Here’s a fundamental truth that we embrace at CarofinYou must believe in the entrepreneur wholeheartedly, if you’re going to invest in that company.  And, if the company founder has only worked in large corporations, the chips are already stacked against the company.  

Why? Well, after several decades of evaluating thousands of companies’ chances, it’s become clear that managing and motivating a thousand employees requires a very different skill set than what a start-up company founder needs. 

Entrepreneurship is tough, and successful entrepreneurs are incredibly persistent, creative and flexible – personal traits which can’t be learned in a classroom.  Prior corporate success doesn’t necessarily translate, given the relative lack of support for an independent, early stage business. Not all of us possess these personal traits…in fact, relatively few of us do.  Entrepreneurship is appealing when looked at from the outside, and the media tends to cover the more spectacularly successful start-ups and their founders.  In reality, entrepreneurship is a constantly challenging, soul-searching, often humbling journey that relatively few people are cut out for. 

Prior corporate success doesn’t necessarily translate.  Successful corporate managers may have climbed the ladder, reached a high level, and now want to start their own business.  However, gone are their assistants, their HR staff, their legal, accounting, and advertising colleagues. It’s now them, in a room they often share with silence.This is also not to suggest that serial entrepreneurs with prior, big-return “exits” are guaranteed to succeed in their next venture.   However, like horse racing, picking a winner is more difficult if there isn’t a track record to look at. 

Dig into the entrepreneur’s past: have they founded other new ventures and, if so, were they in the same or related field?  One benefit, among others, is already having contacts with companies who will sell what the start-up needs, and, conversely, having an entrée into distributors or directly into buyers of the end product/service.  

How much “skin in the game” do they have – are they committed financially, as well as emotionally to its success?  Are they willing to pivot when needed to embrace an opportunity or cut their losses when facing insurmountable obstacles? Remembering the numbers above, do they have the wherewithal to support the company and live without a paycheck for 3 or even 5 years? 

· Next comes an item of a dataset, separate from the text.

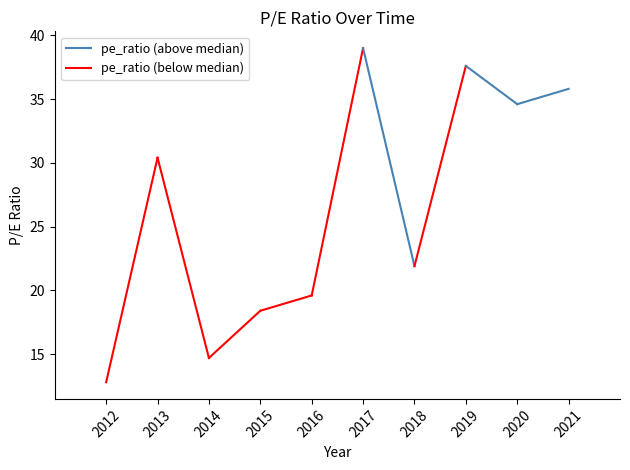

What is the greatest value displayed?

30.4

If they’ve endured failures, listen for what lessons they’ve learned. Failure, in our book, is one step closer to success. And, if they realize they don’t know everything, they’ll be more open to advice from peers and to hiring expert team members who can fill in the gaps in their skill set. 

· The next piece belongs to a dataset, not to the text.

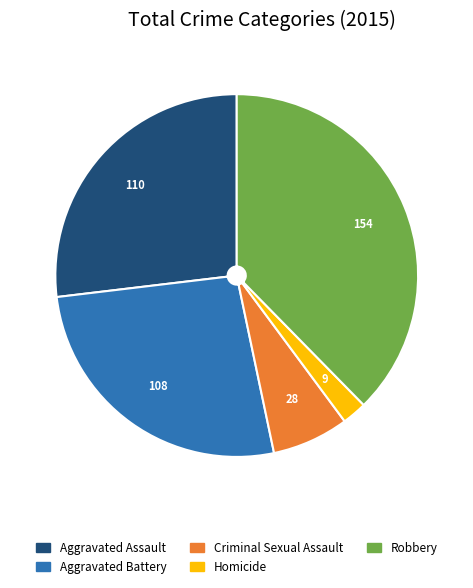

Which has a higher value, Aggravated Assault or Homicide?

Aggravated Assault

Investing in new ventures is, unlike other choices you can make, on the high end of the high-risk spectrum. So is the potential for a high return.  Consider improving your chances by working with an experienced hand in a related industry and company stage. You’ll find more rewards if you back the right company, led by someone who has a track record of success as an entrepreneur. 

Related questions to ask include:
  • Have they worked at other venture-stage businesses before?
  • How much money have they invested personally in the enterprise?
  • Do they have the personal financial wherewithal to last 3-5 years or more without a paycheck?